Major Arye Shalicar from the Israel Defence Forces said: "At this point it is very hard to check each single allegation but we have a major-general who is about to look into each single incident during the operation and is going to put together a report.
"We have time and again proven that we do everything in our power to not hurt civilians even though they were deliberately put into the front lines by Hamas. We have called, we have warned through the radio, SMS, flyers, leaflets and even knocking on the roof [firing a small warning missile which hits the building's roof] to make sure that no civilian is going to be hurt."
The children did not want to leave, Tamer says, especially his eight-year-old son Ahmad, who had already sustained shrapnel injuries and was terrified.
What did he say to Ahmad to make him evacuate?
Tamer's eyes fill with tears: "Nothing I said would change his mind, so I took him in my arms and carried him out."
The injured fell around them, those who were still standing were separated into small groups and searched by the IDF soldiers.
Eventually they made it to the relative safety of Abassan village, but that too was short-lived - Tamer's uncle Ismail Abu Rujaila, 52, was killed in an air strike soon after - and they moved on to a UN school in Khan Younis.
Others were not so lucky.
Khuza'a, with a population of around 10,000, was the scene of some of the fiercest fighting between Israeli forces and Palestinian armed groups during the IDF's ground invasion of Gaza. A quiet, farming community lying on the eastern edge of the city of Khan Younis, it is in sight of the Israeli border.

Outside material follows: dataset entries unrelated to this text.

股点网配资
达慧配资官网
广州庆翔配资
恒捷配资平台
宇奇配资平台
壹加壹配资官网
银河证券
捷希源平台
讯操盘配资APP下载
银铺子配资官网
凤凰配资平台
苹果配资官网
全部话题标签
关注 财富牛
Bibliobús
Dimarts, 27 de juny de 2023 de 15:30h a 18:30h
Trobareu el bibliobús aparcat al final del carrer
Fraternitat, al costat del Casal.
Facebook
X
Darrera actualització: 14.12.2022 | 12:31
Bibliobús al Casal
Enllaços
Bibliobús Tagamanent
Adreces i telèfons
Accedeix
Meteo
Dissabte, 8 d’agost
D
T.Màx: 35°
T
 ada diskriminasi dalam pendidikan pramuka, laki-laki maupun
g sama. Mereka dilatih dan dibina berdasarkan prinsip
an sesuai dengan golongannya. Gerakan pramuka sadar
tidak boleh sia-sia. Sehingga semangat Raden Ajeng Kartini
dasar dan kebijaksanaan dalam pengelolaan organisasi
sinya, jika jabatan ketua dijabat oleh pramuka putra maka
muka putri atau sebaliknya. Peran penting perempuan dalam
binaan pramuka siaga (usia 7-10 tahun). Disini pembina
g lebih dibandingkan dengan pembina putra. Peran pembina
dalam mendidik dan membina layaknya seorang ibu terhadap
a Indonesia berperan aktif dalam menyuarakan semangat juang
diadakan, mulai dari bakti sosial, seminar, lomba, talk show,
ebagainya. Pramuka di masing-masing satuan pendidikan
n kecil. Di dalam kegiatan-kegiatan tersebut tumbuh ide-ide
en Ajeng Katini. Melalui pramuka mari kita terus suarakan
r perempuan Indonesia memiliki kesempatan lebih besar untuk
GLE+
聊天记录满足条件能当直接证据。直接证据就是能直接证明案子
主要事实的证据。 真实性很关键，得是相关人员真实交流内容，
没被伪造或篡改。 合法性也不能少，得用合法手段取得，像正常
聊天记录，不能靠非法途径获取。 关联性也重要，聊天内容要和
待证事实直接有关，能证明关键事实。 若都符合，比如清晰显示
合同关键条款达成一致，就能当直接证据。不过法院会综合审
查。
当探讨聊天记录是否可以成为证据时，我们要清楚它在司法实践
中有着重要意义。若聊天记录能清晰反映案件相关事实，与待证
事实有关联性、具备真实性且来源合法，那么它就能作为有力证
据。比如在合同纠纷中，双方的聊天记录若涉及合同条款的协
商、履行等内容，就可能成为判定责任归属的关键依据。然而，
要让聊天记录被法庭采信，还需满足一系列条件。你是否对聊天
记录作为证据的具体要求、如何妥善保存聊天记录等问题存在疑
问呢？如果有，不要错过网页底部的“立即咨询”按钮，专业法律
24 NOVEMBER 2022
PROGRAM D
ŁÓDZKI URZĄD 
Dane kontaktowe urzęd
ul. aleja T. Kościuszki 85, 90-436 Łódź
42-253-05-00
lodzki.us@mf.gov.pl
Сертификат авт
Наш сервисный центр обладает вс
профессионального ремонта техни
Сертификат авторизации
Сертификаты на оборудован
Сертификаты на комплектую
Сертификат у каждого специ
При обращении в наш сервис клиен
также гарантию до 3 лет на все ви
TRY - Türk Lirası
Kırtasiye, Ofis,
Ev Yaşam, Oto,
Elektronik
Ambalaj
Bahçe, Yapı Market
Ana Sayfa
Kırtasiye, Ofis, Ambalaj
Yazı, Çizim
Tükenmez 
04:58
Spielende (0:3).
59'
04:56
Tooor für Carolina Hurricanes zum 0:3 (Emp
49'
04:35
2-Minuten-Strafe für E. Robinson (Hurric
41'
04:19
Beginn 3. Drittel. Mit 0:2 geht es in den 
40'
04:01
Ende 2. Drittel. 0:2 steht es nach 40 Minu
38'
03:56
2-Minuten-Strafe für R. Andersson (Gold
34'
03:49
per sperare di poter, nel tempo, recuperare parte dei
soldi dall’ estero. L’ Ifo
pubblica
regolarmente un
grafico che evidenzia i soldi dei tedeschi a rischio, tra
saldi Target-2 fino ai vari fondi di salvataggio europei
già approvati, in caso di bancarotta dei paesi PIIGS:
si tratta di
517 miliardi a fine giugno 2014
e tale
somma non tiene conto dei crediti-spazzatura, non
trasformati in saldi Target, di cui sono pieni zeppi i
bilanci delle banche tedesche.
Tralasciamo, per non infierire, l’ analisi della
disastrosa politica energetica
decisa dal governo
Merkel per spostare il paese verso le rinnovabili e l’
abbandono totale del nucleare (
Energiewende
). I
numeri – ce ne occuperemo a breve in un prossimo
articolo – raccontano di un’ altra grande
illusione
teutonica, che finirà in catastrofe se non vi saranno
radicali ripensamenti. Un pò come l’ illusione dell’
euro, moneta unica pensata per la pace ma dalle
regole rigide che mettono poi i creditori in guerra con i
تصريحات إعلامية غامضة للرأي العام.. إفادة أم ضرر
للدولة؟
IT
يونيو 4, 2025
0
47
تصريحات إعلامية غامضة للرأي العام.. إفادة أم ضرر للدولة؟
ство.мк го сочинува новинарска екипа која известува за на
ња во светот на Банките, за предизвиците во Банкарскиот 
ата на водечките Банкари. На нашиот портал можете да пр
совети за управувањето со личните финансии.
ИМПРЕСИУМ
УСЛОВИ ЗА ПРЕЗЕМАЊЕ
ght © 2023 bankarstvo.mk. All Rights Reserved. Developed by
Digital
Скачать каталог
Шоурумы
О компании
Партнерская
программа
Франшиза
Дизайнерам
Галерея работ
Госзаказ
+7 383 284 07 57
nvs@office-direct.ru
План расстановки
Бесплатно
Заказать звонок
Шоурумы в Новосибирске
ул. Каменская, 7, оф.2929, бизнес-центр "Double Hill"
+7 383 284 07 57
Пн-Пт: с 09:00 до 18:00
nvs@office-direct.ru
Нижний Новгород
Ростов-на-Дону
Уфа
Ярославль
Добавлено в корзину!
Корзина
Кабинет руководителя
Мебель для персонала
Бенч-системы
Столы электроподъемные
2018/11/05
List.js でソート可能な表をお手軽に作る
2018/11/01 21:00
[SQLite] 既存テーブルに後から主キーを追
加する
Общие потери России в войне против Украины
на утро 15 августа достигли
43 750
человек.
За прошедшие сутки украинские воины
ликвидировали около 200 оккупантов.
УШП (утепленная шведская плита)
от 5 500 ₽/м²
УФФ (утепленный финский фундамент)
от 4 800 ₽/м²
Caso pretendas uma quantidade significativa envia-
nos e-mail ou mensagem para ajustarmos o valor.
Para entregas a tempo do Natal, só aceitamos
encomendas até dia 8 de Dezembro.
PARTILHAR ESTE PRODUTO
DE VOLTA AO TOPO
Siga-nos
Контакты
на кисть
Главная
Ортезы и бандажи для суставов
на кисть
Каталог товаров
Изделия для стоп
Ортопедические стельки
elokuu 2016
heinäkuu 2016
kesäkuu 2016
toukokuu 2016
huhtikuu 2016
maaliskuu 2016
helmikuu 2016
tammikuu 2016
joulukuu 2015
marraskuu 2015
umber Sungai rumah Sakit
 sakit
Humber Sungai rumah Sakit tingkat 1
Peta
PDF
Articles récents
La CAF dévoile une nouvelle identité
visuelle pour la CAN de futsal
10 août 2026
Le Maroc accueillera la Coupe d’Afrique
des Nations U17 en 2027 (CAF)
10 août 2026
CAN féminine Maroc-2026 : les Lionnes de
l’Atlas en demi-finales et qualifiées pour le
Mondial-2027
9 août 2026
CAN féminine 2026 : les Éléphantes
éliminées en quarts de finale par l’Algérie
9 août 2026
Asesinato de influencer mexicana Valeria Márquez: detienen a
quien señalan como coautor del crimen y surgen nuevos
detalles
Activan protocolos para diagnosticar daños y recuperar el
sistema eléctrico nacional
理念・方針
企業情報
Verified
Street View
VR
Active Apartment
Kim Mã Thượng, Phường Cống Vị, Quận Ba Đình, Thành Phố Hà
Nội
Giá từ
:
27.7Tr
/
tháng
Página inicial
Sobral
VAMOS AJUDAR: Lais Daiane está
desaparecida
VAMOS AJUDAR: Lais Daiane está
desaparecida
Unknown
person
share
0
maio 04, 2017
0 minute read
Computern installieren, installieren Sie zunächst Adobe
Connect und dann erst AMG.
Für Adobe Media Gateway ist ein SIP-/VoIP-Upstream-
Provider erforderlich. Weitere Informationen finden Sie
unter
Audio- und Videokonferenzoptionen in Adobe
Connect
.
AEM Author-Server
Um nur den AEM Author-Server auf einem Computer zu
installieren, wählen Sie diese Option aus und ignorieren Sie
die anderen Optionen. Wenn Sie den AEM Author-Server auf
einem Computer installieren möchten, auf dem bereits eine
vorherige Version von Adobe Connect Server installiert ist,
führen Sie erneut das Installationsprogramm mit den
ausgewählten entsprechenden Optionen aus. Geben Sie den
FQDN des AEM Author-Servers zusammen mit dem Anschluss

And while Israeli forces issued general warnings to Khuza'a residents to leave the area before July 21, many were too scared, or infirm, to flee.
"The failure of civilians to abide by warnings does not make them lawful targets of attack," says Human Rights Watch Middle East director Sarah Leah Whitson, "and deliberately attacking them is a war crime."
Human Rights Watch, along with local groups such as al-Mezan Centre for Human Rights and the Palestinian Centre for Human Rights, are investigating several incidents between July 23 and 25 when, local residents said, Israeli forces opened fire on civilians trying to flee Khuza'a. There were no Palestinian fighters present at the time and no firefights were taking place, the witnesses said.
Another family - the Najjar family - has reported that the first man to leave the house on the orders of Israeli soldiers, Shadid al-Najjar, was shot in the jaw, Human Rights Watch said.
In yet another incident, also on July 23, Israeli soldiers fired on a group of civilians who had been told to leave their home in Khuza'a, killing Mohammed al-Najjar, a witness said.
Like most residents, the Abu Rujaila family only returned to Khuza'a on Tuesday, as the latest 72-hour humanitarian ceasefire began. In some streets it seems there is not a house left standing, with many four-storey apartment blocks almost blown underground with the force of the blasts.
They found their houses ransacked by Israeli soldiers who appeared to have occupied them for days after their evacuation. A local clinic that provided psychosocial support for Palestinian children was also torn apart, with Hebrew graffiti visible on several walls throughout the centre.
As Fairfax Media left the village, hundreds of residents were searching through the rubble of their houses, some were sitting in shock outside, while a bulldozer was kicking up sand and dust, still searching for the body of Helmi Abu Rujaila - another civilian casualty in a war in which at least 1886 Palestinians have died, including 432 children.